T
he Supreme Court on Tuesday turned down an extraordinary appeal presented by former president Cristina Fernández de Kirchner, national deputy Máximo Kirchner and the other defendants in the so-called ‘Hotesur and Los Sauces’ case, confirming a previous ruling overturning their acquittal and ordering them to be placed on trial.
The investigations, which have been unified into a single casefile, investigate alleged money-laundering, illicit association and graft linked to the Hotesur and Los Sauces hotel chains in the south of Argentina, which are both owned by the Kirchner family.
Prosecutors allege that the hotels were used as vehicles for kickbacks for multi-million-dollar contracts awarded to Lázaro Báez, a business ally who in turn paid massive hotel bills for rooms which were never occupied.
Business tycoons Fabián De Sousa and Cristóbal López, along with Martín Báez, Osvaldo San Felipe and Alberto Leiva are also listed among the defendants.
In 2021, Tribunal Oral Federal No. 5 had decided to acquit the accused, arguing violations of the principle of ne bis in idem, otherwise known as double jeopardy.
Nevertheless, that decision was quashed by the Federal Criminal Cassation Court in September, 2023.
The extraordinary appeal presented by Fernández de Kirchner’s defence lawyers has now been rejected by the Supreme Court, which considered it to be neither a final sentence nor a federal issue justifying their intervention.
The justices also pointed out that objections concerning procedural guarantees and the application of the most benign law could only come up during the trial.
“The defence did not manage to demonstrate a current, concrete and real grievance beyond being submitted to trial,” expressed the ruling, signed by Justices Horacio Rosatti, Carlos Rosenkrantz, Juan Carlos Maqueda and Ricardo Lorenzetti.
With this decision, the case will now have to proceed to trial, where the actions and responsibilities of the indicted – a list which also includes Fernández de Kirchner’s niece and the daughter of Senator Alicia Kirchner, Romina de los Ángeles Mercado – will be determined.

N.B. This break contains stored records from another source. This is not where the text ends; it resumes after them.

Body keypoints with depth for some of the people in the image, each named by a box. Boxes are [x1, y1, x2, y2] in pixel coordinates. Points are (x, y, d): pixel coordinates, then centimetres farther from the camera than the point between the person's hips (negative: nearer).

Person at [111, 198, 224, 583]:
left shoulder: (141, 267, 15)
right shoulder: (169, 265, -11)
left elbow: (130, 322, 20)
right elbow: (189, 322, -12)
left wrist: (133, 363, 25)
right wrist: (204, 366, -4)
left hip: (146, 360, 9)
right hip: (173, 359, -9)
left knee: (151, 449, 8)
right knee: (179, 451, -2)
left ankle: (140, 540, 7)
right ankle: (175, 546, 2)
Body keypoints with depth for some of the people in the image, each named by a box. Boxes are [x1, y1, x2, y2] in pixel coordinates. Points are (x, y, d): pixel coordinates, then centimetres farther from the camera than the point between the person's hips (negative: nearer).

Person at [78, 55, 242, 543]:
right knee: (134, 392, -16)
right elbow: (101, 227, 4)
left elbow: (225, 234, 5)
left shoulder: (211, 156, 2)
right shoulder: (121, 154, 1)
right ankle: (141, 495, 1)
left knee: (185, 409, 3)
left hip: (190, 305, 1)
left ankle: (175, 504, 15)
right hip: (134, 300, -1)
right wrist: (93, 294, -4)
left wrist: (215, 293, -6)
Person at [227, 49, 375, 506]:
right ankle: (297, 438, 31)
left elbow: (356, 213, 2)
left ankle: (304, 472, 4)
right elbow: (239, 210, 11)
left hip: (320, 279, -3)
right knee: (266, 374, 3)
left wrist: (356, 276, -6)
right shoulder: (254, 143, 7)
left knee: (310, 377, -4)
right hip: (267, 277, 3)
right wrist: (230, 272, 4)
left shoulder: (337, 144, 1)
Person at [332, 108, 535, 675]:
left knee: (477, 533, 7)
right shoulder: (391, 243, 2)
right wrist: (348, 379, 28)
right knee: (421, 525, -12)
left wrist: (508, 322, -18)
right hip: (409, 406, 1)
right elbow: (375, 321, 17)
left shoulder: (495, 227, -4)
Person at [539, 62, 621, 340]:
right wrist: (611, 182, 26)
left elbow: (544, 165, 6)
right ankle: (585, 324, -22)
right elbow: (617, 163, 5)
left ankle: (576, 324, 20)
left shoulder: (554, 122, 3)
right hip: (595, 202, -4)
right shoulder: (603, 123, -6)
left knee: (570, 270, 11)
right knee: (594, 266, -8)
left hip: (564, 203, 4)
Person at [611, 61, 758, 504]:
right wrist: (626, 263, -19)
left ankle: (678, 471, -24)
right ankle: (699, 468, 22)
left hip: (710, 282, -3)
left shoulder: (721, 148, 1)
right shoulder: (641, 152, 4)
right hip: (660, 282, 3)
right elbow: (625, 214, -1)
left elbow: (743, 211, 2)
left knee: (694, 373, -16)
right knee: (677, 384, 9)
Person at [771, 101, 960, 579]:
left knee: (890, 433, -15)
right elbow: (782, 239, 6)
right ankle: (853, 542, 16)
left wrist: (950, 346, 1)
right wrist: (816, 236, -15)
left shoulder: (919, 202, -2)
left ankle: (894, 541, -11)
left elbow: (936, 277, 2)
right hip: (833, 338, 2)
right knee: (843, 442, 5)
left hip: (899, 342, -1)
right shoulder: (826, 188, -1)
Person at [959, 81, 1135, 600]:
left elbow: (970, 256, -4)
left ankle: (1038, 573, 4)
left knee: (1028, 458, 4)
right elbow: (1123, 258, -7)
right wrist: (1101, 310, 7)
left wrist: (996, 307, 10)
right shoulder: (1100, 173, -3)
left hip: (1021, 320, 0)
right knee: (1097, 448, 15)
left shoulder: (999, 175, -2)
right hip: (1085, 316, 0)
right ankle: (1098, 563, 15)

“Autonomous grounding would require the writ of the extraordinary appeal to contain a detailed account of the main relevant facts of the case permitting them to be linked to questions of a federal nature via a concrete and reasoned critique of the arguments on which the sentences they impugn are based,” indicated the high tribunal.
Along those same lines they pointed out that “a rebuttal of each and very one of the arguments on which the trial is based would be required.”